*Listed entries*:
--

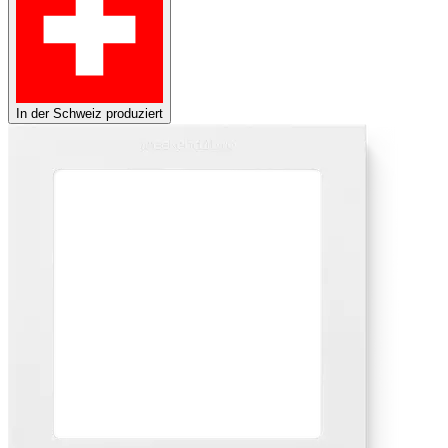
In der Schweiz produziert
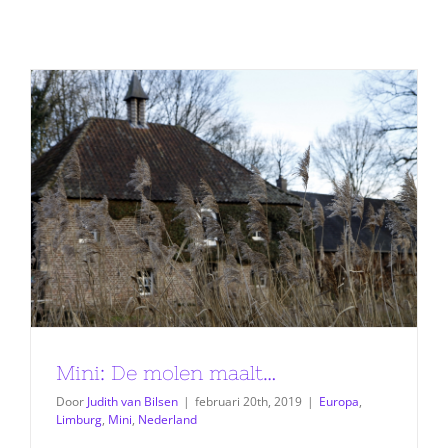
Mini: De molen maalt…
Door
Judith van Bilsen
|
februari 20th, 2019
|
Europa
,
Limburg
,
Mini
,
Nederland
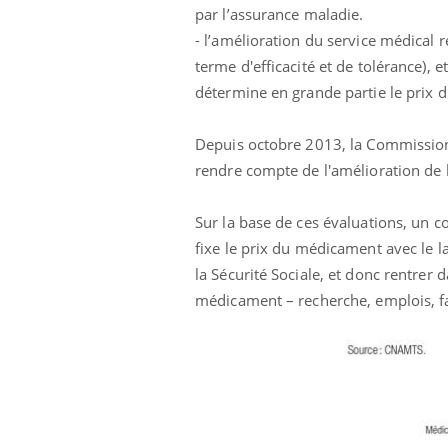
par l’assurance maladie.
- l’amélioration du service médical r
terme d'efficacité et de tolérance), e
détermine en grande partie le prix
Depuis octobre 2013, la Commission
rendre compte de l'amélioration de la
Sur la base de ces évaluations, un co
fixe le prix du médicament avec le l
la Sécurité Sociale, et donc rentrer
médicament – recherche, emplois, fab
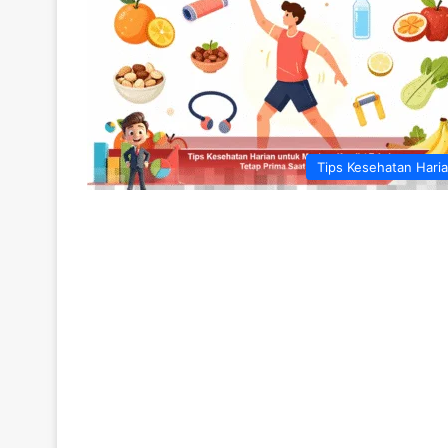
Tips Kesehatan Hari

--

*What the task asks*: Would you please show every line of the material above that includes the string "amélioration"?

*Output below*:
- l’amélioration du service médical r
rendre compte de l'amélioration de la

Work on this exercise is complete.